J'ai cité tout à l'heure Hemingway dont le style d'écriture partageait la sobriété élégante de celui choisi par Feraoun. Il y a également des auteurs algériens, de Dib à Djebar, qui ont narré leur Algérie avec une grande portée. Mais, en définitive, je crois que le mélange de sincérité, de virtuosité et de justesse, tout simplement, dont a fait preuve Mouloud Feraoun tout au long de son parcours, est unique et lui assure une place à nulle autre pareille dans notre littérature.

Mouloud Feraoun est aussi un analyste, surtout dans son Journal, n'est-ce pas?
C'est, en effet, une autre force fondamentale de Mouloud Feraoun. Par sa plume, il s'est battu pour notre dignité. Il ne se contente pas de donner vie au monde qui l'entoure et de l'interpréter avec une sincérité poignante: il porte également un regard lucide sur les bouleversements de son époque. Feraoun a été témoin de la fin d'un monde qui se croyait éternel, de la naissance d'un autre qui peinait encore à s'affirmer, et il a montré une remarquable capacité d'analyse d'un tel contexte. Sa voix dans cet écrit est juste, déterminée sans céder à l'hystérie qui, pourtant, menaçait en ces années sanglantes. Feraoun ne perd jamais le cap qu'il s'est fixé, l'espoir de voir naître un monde moins injuste et dur envers les plus démunis, moins absurdement violent aussi.

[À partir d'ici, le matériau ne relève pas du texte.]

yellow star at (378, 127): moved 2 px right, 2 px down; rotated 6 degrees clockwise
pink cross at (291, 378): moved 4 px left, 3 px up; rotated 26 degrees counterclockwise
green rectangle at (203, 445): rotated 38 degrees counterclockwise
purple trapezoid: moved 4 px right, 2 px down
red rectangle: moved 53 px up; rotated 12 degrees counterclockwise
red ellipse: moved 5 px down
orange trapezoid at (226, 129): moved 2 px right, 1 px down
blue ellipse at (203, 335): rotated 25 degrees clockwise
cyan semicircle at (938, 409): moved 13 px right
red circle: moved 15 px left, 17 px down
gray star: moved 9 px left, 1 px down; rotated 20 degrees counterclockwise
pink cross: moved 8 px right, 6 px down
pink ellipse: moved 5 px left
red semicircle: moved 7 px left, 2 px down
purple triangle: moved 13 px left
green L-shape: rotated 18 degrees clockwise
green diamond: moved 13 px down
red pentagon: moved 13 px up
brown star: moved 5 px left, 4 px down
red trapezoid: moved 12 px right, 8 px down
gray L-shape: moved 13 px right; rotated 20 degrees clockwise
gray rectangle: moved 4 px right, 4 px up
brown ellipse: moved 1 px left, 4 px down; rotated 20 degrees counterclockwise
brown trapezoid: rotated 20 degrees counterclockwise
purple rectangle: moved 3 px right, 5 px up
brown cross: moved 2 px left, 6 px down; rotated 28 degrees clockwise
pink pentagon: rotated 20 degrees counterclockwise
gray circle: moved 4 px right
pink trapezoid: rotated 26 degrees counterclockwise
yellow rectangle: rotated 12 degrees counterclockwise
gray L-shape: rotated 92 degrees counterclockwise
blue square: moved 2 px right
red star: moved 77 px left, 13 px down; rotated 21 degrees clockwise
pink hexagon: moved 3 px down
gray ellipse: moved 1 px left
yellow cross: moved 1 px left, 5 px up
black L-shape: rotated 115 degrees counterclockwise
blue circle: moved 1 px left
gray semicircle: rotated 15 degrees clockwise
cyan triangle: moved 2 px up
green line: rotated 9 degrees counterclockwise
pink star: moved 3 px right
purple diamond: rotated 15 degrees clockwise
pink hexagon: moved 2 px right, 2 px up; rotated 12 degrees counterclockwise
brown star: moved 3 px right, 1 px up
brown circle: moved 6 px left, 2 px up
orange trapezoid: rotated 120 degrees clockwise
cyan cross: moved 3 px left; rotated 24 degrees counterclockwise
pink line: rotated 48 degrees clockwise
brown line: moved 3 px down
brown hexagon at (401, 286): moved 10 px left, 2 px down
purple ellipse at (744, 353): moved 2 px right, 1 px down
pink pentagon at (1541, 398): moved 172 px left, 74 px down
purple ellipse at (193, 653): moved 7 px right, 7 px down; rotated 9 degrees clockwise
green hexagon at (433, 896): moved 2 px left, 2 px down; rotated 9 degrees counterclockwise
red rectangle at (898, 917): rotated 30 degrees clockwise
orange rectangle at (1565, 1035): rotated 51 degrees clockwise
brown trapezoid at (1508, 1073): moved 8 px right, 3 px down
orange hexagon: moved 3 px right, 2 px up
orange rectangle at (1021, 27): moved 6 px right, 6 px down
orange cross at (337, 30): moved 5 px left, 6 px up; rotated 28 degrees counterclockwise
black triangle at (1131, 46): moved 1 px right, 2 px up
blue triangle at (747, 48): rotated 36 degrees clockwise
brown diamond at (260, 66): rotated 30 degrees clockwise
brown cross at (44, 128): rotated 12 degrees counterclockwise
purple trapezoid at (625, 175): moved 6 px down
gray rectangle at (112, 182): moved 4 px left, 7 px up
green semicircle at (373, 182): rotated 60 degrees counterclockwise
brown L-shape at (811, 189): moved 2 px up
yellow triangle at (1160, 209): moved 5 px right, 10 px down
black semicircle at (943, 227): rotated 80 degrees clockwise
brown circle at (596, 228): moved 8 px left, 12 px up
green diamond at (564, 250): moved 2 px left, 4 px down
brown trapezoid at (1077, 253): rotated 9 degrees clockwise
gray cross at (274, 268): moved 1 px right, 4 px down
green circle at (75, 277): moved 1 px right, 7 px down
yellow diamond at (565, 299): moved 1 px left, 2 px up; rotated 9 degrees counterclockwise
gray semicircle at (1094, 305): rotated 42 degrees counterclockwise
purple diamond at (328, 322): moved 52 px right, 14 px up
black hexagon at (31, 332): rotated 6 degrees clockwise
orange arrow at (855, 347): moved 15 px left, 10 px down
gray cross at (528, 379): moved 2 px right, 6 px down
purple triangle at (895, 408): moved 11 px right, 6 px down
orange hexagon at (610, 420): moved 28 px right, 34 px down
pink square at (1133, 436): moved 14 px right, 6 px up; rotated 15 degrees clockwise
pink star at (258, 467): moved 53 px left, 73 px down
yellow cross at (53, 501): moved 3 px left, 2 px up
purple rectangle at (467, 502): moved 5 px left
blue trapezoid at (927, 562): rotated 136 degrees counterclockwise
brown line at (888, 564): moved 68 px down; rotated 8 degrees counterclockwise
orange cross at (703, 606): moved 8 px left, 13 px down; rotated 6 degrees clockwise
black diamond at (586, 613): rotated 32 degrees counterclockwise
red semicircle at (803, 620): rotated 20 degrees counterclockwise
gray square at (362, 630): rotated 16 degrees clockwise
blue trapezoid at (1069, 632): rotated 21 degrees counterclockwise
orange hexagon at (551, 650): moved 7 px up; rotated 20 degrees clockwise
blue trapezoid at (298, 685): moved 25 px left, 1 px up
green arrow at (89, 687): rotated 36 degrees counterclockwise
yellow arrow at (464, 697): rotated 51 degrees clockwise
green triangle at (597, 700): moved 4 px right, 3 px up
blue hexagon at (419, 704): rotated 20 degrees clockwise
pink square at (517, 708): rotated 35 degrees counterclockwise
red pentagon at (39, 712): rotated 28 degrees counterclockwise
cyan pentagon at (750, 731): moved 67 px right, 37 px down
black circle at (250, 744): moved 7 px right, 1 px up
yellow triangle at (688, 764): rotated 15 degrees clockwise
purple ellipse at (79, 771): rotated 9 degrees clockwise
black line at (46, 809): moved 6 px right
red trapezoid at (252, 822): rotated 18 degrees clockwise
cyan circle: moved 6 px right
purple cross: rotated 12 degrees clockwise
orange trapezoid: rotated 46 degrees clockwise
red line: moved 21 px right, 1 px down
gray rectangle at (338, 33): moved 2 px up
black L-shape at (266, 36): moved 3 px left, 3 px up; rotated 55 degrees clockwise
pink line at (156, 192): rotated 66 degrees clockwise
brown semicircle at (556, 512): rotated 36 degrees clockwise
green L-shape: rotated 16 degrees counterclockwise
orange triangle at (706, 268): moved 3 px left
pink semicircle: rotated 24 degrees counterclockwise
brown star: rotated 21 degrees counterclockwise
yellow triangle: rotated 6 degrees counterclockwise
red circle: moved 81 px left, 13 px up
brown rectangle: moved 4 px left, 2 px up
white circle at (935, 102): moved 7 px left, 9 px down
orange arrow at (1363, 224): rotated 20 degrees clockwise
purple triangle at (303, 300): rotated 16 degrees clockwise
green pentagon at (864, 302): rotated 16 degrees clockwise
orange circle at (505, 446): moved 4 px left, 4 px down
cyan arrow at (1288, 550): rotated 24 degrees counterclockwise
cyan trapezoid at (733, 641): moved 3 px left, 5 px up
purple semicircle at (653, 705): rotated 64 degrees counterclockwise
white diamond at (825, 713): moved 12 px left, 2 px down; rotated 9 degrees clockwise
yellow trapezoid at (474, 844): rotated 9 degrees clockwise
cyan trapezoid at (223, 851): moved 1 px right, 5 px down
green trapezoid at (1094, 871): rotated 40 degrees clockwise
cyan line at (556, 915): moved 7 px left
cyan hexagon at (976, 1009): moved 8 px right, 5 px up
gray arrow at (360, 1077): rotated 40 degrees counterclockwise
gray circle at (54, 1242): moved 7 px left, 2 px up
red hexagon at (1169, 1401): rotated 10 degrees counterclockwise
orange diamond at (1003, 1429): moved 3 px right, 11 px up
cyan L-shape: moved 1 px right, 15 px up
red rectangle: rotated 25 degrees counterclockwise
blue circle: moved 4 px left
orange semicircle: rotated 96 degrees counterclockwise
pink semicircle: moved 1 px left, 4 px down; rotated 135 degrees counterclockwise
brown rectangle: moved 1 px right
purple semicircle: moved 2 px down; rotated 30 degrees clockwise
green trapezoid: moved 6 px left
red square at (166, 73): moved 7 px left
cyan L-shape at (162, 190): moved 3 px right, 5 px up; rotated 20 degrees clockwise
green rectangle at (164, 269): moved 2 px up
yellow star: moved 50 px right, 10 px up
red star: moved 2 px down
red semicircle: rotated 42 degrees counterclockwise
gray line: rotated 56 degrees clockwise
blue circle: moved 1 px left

À travers cet écrit, on découvre Feraoun plus directement que jamais, sans le miroir déformant que ses oeuvres de fiction conservent nécessairement, même dans leurs parties les plus autobiographiques. On a face à nous un homme, algérien, résolu autant que résigné à ne pas abdiquer devant la barbarie aveugle qui se déchaîne autour de lui. Dans un registre différent, mais qui n'en est pas moins admirable, il représente à mes yeux une figure tout aussi fondamentale pour notre histoire que les pères fondateurs de l'Algérie moderne.
Le fait qu'il ait fini par succomber à la lâche brutalité du colonialisme agonisant ne rend ses propos que plus amèrement prophétiques. Quelque part, ce sont aussi ces textes qui nous rendent sa disparition encore plus douloureuse et tragique qu'elle l'est en soi. Le jour de son assassinat, l'Algérie n'a pas seulement perdu l'une des plus belles plumes de son histoire, mais aussi l'un de ses fils les plus sages et les plus courageux.